L’échec dans l’élaboration de cette position peut entrainer selon le mécanisme de défense une psychose (fuite vers les bons objets intérieurs aboutissant à la négation de la réalité psychique comme de la réalité extérieure) ou une névrose (fuite vers le bon objet extérieur aboutissant à une dépendance servile à l’égard des objets). La souffrance et l’inquiétude nées de la peur de perdre les « bons objets » constitue la principale source des conflits oedipiens. Pour Freud, le deuil de la perte du sein est revécu chaque fois que plus tard un chagrin est éprouvé. Le plus important moyen grâce auquel l’enfant dépasse sa position dépressive infantile est l’épreuve de la réalité. Pour Klein, le moi va utiliser chaque étape de la croissance affective, intellectuelle et physique comme un moyen de surmonter la position dépressive : « Lorsque la croyance et la foi de l’enfant dans son aptitude à aimer, dans ses capacités réparatrices et dans l’intégration et la sécurité de son bon monde intérieur augmentent, grâce aux preuves et contre-preuves multiples et diverses fournies par l’épreuve de la réalité extérieure, la toute puissance maniaque décroit et la nature obsessionnelle des tendances à la réparation diminue; cela signifie en général que la névrose infantile est passée. » (Deuil et dépression p94-95).

 

La dépression s’accompagne souvent d’une phase maniaque entre les épisodes mélancoliques. Freud a établi que la manie constitue en fait un moyen de la fuir. Pour Mélanie Klein, le sentiment de toute puissance et le mécanisme de négation sont les principaux aspects de la manie. Le maniaque nie l’importance de ses bons objets et essaie d’exercer une maitrise et un contrôle incessant sur tous ses objets, ce qui explique son hyperactivité (cependant non productive). Cette minimisation de l’objet et ce dédain permettent au moi d’opérer un détachement ce qui représente en soi un progrès, mais encore faudrait-il en avoir conscience. Dans le deuil, le sujet passe par un état maniaco-dépressif atténué et le surmonte, répétant ainsi le processus que l’enfant traverse normalement au cours de sa première année. La dépression est le reflet d’un deuil initial mal vécu, d’un sevrage pathologique entretenu par la difficulté d’affronter le réel tout au long de la petite enfance. L’adolescence est la période où se rejouent les castrations infantiles, c’est pourquoi les décompensations en psychose maniaco- dépressive sont fréquentes.

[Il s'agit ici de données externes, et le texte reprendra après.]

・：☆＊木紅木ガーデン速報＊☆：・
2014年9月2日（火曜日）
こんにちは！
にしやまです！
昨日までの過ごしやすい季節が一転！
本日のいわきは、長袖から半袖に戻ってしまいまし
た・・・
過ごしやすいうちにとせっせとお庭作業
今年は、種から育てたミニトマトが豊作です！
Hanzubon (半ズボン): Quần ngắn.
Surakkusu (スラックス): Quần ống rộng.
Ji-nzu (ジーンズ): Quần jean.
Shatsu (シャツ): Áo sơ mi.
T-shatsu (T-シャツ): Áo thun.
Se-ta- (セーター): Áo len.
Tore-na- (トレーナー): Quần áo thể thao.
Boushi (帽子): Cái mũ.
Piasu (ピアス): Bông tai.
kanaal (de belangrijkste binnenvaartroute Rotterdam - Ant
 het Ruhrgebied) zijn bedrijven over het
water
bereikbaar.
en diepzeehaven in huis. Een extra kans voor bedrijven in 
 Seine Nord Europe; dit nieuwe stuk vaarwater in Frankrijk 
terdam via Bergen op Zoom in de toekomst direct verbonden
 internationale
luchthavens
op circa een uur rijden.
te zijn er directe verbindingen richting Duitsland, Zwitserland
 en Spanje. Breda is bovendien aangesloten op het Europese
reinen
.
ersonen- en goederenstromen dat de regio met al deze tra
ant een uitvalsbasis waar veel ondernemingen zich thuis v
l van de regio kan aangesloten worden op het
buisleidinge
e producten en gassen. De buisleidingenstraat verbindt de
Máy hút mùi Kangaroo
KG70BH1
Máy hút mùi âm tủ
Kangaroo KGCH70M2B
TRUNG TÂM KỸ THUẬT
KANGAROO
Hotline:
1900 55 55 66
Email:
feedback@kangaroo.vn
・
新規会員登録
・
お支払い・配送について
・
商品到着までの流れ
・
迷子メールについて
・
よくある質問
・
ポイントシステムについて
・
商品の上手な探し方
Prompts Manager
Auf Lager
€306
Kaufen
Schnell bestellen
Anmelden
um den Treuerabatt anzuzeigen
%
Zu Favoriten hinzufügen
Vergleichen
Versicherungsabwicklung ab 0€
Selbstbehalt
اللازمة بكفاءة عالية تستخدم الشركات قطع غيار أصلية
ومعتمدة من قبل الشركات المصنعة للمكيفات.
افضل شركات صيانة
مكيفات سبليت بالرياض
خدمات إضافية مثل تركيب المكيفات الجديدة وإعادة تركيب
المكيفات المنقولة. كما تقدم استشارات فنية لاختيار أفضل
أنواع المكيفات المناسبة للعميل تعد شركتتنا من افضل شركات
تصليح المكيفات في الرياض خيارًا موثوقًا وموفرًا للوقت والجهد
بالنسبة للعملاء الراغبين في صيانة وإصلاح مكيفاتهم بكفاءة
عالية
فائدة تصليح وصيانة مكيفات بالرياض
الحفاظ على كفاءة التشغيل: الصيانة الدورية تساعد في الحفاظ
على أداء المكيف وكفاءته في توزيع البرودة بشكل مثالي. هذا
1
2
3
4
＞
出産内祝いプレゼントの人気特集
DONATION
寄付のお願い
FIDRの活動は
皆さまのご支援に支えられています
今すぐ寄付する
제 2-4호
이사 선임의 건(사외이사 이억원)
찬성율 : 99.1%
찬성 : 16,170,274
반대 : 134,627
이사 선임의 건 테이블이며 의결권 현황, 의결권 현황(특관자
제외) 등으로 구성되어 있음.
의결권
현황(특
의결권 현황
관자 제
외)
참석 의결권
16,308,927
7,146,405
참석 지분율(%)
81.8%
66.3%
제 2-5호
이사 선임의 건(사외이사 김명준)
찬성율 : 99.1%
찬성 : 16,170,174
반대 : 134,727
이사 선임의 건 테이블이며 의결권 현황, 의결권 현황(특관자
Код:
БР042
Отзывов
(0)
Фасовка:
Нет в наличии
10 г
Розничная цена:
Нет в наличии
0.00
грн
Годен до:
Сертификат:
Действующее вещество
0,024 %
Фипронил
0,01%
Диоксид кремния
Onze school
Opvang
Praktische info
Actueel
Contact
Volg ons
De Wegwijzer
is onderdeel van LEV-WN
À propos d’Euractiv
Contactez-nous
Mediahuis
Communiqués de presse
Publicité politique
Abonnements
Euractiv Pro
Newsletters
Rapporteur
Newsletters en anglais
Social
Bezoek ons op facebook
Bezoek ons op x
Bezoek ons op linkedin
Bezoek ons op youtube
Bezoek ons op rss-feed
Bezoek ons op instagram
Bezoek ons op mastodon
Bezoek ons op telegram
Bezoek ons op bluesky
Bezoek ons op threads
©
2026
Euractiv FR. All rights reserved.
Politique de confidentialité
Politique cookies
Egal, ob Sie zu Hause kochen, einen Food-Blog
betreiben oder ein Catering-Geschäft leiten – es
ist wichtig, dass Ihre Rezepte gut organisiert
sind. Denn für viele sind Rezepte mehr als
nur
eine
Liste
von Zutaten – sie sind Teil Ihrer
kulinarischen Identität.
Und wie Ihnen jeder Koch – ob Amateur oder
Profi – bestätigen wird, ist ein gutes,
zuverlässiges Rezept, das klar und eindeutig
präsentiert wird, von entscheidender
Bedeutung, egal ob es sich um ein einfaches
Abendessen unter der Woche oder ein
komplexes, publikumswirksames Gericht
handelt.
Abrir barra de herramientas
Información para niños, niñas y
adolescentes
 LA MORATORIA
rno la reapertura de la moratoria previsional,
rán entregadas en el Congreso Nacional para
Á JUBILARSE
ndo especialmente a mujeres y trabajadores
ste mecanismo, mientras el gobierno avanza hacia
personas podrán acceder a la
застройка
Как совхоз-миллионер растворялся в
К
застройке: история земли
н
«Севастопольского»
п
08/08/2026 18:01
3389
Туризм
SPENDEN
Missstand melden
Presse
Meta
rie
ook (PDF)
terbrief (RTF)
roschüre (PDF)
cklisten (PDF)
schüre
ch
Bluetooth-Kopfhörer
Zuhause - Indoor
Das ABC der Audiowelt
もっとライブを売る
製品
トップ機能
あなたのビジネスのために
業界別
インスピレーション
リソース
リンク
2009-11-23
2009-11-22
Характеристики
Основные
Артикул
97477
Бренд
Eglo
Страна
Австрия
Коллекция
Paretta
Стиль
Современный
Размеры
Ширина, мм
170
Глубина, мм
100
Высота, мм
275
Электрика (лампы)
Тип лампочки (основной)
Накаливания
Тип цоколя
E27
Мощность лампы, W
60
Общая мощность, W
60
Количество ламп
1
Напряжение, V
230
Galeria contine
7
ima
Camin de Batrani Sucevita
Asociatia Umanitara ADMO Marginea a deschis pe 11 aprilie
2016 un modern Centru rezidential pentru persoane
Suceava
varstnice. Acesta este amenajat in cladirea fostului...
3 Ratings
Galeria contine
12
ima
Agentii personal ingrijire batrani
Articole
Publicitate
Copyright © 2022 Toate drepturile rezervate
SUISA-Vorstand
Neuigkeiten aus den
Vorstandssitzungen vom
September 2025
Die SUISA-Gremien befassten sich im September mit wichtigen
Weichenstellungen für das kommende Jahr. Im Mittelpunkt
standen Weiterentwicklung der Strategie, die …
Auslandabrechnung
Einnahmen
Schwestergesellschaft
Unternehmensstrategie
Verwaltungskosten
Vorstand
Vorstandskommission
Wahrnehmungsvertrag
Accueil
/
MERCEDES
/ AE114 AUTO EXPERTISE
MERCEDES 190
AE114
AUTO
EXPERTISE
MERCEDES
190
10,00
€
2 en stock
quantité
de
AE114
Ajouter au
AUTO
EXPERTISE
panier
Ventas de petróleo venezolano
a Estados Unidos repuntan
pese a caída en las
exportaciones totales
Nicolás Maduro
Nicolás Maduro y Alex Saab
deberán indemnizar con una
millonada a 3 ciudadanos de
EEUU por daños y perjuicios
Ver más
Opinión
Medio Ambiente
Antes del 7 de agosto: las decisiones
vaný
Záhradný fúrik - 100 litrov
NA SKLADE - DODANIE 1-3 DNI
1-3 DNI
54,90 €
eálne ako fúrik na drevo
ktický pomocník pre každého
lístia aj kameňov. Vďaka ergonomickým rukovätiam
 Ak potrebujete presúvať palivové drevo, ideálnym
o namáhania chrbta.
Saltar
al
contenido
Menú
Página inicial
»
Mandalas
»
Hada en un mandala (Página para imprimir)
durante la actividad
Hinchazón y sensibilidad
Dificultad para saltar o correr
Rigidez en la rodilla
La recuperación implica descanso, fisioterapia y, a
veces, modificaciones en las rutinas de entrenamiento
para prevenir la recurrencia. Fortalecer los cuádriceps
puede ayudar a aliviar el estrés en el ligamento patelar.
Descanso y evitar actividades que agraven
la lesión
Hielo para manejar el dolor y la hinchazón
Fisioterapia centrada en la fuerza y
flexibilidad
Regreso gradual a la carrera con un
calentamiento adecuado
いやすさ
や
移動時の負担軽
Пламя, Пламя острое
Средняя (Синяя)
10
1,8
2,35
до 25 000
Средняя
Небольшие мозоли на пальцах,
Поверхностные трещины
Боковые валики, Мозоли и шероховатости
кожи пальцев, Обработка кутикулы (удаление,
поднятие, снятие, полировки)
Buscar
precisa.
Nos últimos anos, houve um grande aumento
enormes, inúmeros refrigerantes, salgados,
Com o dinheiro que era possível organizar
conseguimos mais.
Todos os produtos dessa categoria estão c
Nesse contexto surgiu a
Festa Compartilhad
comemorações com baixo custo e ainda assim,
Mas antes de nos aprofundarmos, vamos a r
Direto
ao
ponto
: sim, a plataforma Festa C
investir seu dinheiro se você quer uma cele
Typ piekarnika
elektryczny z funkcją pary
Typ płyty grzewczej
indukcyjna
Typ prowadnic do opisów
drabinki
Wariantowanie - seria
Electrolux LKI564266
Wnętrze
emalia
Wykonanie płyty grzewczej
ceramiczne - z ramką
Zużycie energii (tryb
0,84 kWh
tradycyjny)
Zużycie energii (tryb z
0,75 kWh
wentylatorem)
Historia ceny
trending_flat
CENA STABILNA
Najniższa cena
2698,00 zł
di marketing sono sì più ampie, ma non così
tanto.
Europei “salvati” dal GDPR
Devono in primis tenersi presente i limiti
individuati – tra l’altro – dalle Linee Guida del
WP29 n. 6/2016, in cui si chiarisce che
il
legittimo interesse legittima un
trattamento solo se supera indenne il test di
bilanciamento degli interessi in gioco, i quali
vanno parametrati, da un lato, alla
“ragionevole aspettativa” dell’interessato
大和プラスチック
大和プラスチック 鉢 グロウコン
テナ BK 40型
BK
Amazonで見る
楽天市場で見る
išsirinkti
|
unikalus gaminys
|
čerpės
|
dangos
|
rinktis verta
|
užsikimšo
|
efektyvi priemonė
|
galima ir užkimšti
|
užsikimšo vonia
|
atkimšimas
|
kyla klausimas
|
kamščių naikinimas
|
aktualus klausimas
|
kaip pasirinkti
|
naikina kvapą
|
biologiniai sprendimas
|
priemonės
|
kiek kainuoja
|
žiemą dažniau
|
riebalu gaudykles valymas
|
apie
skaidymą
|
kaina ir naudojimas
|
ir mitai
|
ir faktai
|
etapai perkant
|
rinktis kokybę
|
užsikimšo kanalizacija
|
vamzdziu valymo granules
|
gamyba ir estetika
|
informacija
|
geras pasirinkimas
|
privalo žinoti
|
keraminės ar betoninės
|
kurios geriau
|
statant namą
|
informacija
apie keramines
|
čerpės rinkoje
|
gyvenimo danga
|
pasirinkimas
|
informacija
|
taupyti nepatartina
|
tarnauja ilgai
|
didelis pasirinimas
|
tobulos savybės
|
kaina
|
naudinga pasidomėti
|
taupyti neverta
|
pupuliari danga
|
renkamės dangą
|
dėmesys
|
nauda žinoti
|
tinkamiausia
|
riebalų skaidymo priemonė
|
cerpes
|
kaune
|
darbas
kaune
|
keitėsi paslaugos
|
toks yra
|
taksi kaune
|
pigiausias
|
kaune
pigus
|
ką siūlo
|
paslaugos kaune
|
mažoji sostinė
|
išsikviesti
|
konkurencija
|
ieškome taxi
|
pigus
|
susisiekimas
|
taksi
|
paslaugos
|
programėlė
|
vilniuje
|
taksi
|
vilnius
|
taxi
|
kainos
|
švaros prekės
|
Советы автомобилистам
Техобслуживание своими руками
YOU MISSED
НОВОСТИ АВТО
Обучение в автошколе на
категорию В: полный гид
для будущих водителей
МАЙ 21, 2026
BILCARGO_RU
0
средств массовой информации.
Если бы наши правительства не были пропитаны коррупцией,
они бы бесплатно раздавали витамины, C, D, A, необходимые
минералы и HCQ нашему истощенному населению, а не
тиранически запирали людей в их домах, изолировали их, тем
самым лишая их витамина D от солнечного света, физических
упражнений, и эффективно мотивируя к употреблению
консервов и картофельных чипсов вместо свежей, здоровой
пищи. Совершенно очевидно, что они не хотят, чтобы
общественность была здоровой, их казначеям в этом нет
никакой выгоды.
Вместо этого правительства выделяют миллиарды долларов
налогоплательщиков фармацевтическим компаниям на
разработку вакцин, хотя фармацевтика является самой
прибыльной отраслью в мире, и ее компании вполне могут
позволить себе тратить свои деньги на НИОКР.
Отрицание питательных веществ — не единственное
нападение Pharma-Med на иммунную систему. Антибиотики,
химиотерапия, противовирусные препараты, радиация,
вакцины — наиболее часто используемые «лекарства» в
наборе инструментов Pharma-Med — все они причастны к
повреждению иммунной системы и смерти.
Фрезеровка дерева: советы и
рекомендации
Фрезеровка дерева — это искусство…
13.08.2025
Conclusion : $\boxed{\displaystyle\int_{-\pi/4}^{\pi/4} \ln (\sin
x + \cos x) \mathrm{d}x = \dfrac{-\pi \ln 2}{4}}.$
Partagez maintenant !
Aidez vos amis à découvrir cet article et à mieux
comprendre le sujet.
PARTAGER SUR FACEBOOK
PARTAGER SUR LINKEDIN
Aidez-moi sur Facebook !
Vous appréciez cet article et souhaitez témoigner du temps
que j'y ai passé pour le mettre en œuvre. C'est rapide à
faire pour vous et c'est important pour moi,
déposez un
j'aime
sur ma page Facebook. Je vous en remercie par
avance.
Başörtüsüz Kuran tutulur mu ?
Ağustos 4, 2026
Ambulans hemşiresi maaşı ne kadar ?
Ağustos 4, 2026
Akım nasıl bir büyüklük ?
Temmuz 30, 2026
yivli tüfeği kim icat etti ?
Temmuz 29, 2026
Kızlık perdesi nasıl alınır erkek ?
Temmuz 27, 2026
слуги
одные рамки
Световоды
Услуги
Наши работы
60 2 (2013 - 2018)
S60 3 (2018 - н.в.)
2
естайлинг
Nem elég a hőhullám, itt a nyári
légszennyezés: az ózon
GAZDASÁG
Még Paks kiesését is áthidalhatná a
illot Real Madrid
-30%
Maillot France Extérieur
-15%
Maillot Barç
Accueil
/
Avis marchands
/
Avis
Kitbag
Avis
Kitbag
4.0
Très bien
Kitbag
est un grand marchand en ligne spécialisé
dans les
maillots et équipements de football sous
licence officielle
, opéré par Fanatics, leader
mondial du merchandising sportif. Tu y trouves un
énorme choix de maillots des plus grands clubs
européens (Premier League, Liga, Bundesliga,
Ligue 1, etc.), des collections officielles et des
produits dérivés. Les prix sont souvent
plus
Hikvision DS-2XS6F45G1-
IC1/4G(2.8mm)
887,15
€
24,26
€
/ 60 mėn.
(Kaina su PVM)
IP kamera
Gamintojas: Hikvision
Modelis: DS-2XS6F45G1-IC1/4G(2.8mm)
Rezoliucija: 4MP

Il s’agit pour le Moi de toujours arriver à trouver un équilibre entre l’image à préserver sous couvert d’idéal et les défenses qu’il trouve pour contourner le réel et maintenir ses fantasmes infantiles intacts et inconscients. Par exemple lors du décès d’un proche, les désirs de mort que l’enfant a pu naturellement éprouver à l’égard de ses parents ou de ses frères et soeurs (avec son ça) s’accomplissent réellement. Cette mort si bouleversante est alors également ressentie comme une victoire. Mélanie Klein parle de « triomphe » à l’origine d’une culpabilité accrue et qui a pour effet de retarder le travail de deuil voir de refouler encore plus profondément le réel (défense maniaque représentée par le dénis).

 

Ainsi, dans le deuil normal, le processus d’idéalisation est entravé. Le sujet, après l’introjection de la personne aimée puis la haine qui découle de sa perte, va entrer dans un processus d’acceptation. Il peut supporter l’idée que cet être n’était pas parfait sans pour autant perdre la confiance et l’amour ressentis à son égard ni craindre sa vengeance (paranoïa). La défense maniaque fondée sur la persécution et la haine est stérile et destructrice. La nostalgie de l’objet d’amour perdu est créatrice car réelle. Elle apporte dans le dépassement du deuil des aptitudes tout a fait nouvelles et un enrichissement. Freud parle de sublimation. Chaque expérience malheureuse réactive la position dépressive infantile et la surmonter renforce la confiance du Moi dans l’affrontement de la réalité. Dans la construction du sujet, l’homme, être empirique, doit expérimenter la souffrance afin de se connaitre, se détacher de ses objets d’amour, de l’idéal protecteur, accepter son ça et le cadrer. Il doit couper avec le transfert fusionnel et choisir l’altérité empathique pour être vraiment libre. Je pourrais dire que le mécanisme de deuil est un passage obligé, la condition qui pousse au dépassement et à la genèse du « Je ». La dépression signe indéniablement une inaptitude à être.